Electrochemical properties of core-shell TiC–TiO2nanoparticle films immobilized at ITO electrode surfaces

Abstract

Titanium carbide (TiC) nanoparticles are readily deposited onto tin-doped indium oxide (ITO) electrodes in the form of thin porous films. The nanoparticle deposits are electrically highly conducting and electrochemically active. In aqueous media (at pH 7) and at applied potentials positive of 0.3 V vs. SCE partial anodic surface oxidation and formation (at least in part) of novel core-shell TiC–TiO₂ nanoparticles is observed. Significant thermal oxidation of TiC nanoparticles by heating in air occurs at a temperature of 250 °C and leads first to core-shell TiC–TiO₂ nanoparticles, next at ca. 350 °C to TiO₂ (anatase), and finally at temperatures higher than 750 °C to TiO₂ (rutile). Electrochemically and thermally partially oxidized TiC nanoparticles still remain very active and for some redox systems electrocatalytically active.
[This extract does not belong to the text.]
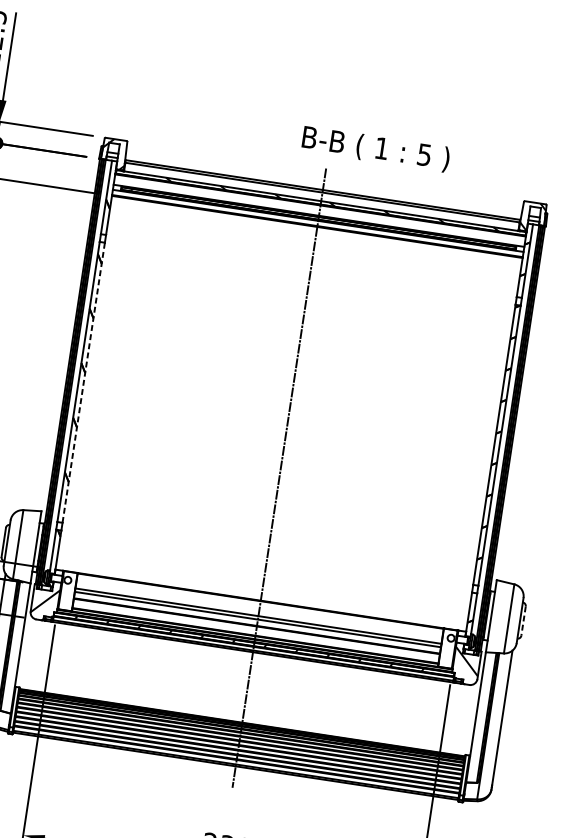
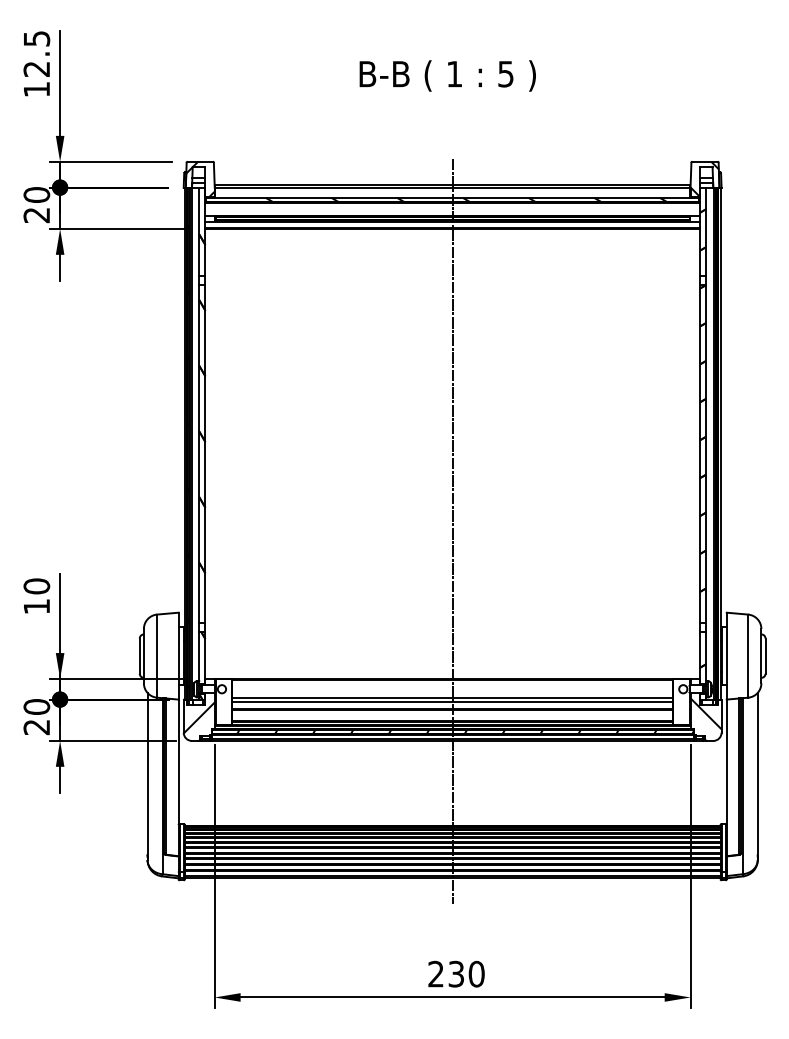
text: (375, 148) -> (447, 75), moved
line: (83, 382) -> (205, 453), dashed -> solid
line: (523, 621) -> (765, 656), dashed -> solid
Scanning and transmission electron microscopy (SEM and TEM), temperature dependent XRD, quartz crystal microbalance, and voltammetric measurements are reported. The electrocatalytic properties of the core-shell TiC–TiO₂ nanoparticulate films are surveyed for the oxidation of hydroquinone, ascorbic acid, and dopamine in aqueous buffer media. In TiC–TiO₂ core-shell nanoparticle films TiO₂ surface reactivity can be combined with TiC conductivity.